What is needed
All that should be output is the block of lines below from the line with "17 mars 2008" to the line with "refera plus les", both included, exactly as written.

Exercise data
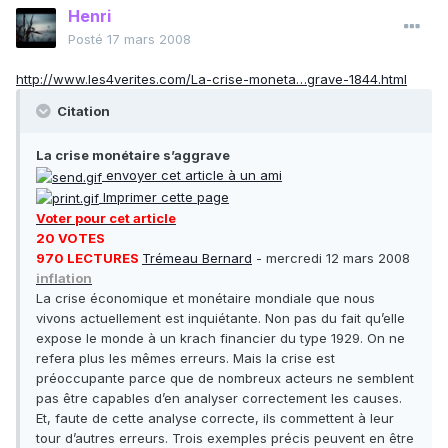
Henri
Posté
17 mars 2008
http://www.les4verites.com/La-crise-moneta…grave-1844.html
Citation
La crise monétaire s’aggrave
envoyer cet article à un ami
Imprimer cette page
Voter pour cet article
20 VOTES
970 LECTURES
Trémeau Bernard
- mercredi 12 mars 2008
inflation
La crise économique et monétaire mondiale que nous
vivons actuellement est inquiétante. Non pas du fait qu’elle
expose le monde à un krach financier du type 1929. On ne
refera plus les mêmes erreurs. Mais la crise est
préoccupante parce que de nombreux acteurs ne semblent
pas être capables d’en analyser correctement les causes.
Et, faute de cette analyse correcte, ils commettent à leur
tour d’autres erreurs. Trois exemples précis peuvent en être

Solution
17 mars 2008
http://www.les4verites.com/La-crise-moneta…grave-1844.html
Citation
La crise monétaire s’aggrave
envoyer cet article à un ami
Imprimer cette page
Voter pour cet article
20 VOTES
970 LECTURES
Trémeau Bernard
- mercredi 12 mars 2008
inflation
La crise économique et monétaire mondiale que nous
vivons actuellement est inquiétante. Non pas du fait qu’elle
expose le monde à un krach financier du type 1929. On ne
refera plus les mêmes erreurs. Mais la crise est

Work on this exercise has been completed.